--- START ---
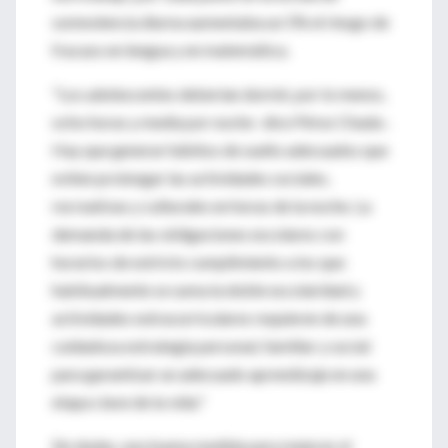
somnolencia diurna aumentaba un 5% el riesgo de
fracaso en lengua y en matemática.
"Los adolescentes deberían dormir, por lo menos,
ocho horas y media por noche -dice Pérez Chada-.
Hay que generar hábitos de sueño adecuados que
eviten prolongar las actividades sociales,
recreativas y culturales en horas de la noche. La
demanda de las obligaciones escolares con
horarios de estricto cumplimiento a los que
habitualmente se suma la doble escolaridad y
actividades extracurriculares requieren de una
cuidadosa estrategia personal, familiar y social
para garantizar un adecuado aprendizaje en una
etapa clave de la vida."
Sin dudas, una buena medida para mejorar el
--- END ---
--- START ---
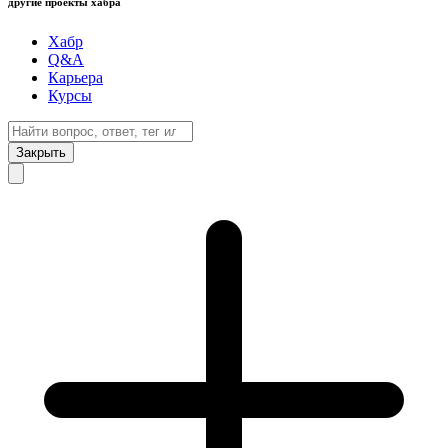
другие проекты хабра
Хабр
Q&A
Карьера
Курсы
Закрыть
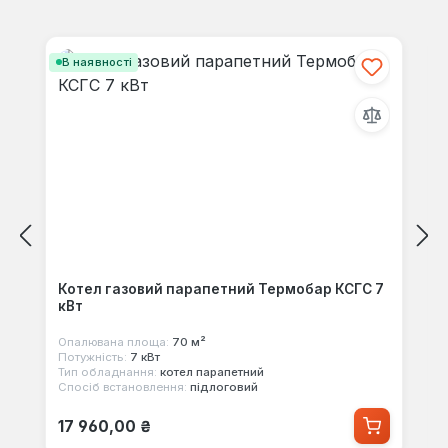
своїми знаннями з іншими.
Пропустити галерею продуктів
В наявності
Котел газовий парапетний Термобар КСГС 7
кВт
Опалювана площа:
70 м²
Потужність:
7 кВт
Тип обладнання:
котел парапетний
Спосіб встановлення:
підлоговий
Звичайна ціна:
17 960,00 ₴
--- END ---
--- START ---
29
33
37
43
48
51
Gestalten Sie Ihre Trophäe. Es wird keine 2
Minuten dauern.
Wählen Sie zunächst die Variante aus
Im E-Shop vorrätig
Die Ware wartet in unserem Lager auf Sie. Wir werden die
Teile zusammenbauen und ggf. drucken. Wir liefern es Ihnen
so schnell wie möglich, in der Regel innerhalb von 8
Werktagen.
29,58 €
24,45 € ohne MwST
--- END ---
Goal of the exercise » Please reproduce the lines from the line with "eviten prolongar las" to the line with "para garantizar un", both ends included, exactly as they appear above.

Response to the task »
eviten prolongar las actividades sociales,
recreativas y culturales en horas de la noche. La
demanda de las obligaciones escolares con
horarios de estricto cumplimiento a los que
habitualmente se suma la doble escolaridad y
actividades extracurriculares requieren de una
cuidadosa estrategia personal, familiar y social
para garantizar un adecuado aprendizaje en una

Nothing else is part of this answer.